Which is good, because I don’t have to hear people complain that Christmas decorations are up “too early.” Maybe I’m in sync with mass commercialism, but stores are supposed to sell things. Who cares if their displays are up early?
The thing about the end of November that I regret the most is that it’s the end of NaNoWriMo. You know, that whimsical festival of words where thousands try to complete a novel in thirty days or less. I’ve attempted the proverbial ‘party of the pen’ three times. My first attempt eventually yielded my first novel, “High Desert Run.” My second attempt, the time wanting to create a superhero novel, eventually gave birth to the short story “Silverstreek” after I gutted over 40,000 words from the original manuscript.
This third attempt wasn’t nearly as successful. After mentioning that I was hard at work on my fifth book and second novelI thought that I could combine efforts and have a first draft completed by the end of November. The results? Currently I have about 10,000 words to my name (one fifth of nanowrimo’s accepted word count and about one seventh of normal sized novels) and the notebook I (hand)wrote it in is mocking me. If there was one month where having writer’s block would be detrimental it would be this one. NaNoWriMo turns missed word count deadlines from mild annoyances to mountainous levels of failure. Or at the very least, I thought so.

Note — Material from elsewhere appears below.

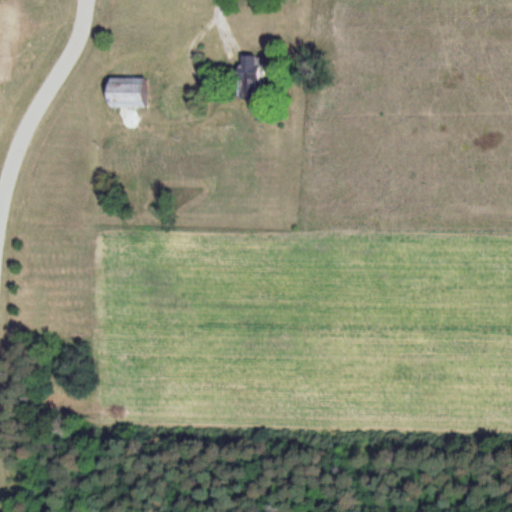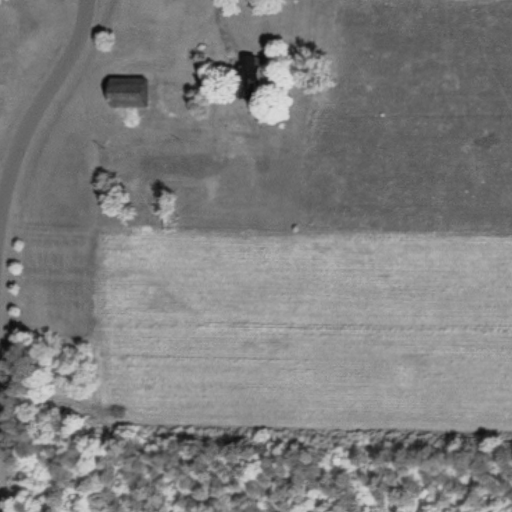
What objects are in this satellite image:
building: (256, 68)
building: (135, 93)
building: (181, 98)
road: (41, 99)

Then on November 27th, I had a moment of zen. Maybe this novel wasn’t MEANT to have a first draft completed in thirty days? It took Twain seven years to finish “Huck Finn”, and James Joyce spent the better part of a decade to write “Finnegan’s Wake”. It makes you wonder about what these artists would create if they were around today. Probably a spin-off of the “Sex And The City” novels or some big tentpole movie novelization.
To those of you that have completed your manuscripts during NaNoWriMo (also dubbed “winning”) congratulations. If you’re like me and are nowhere close to having your novel finished, keep writing! Like their tagline says, “The World Needs Your Novel.”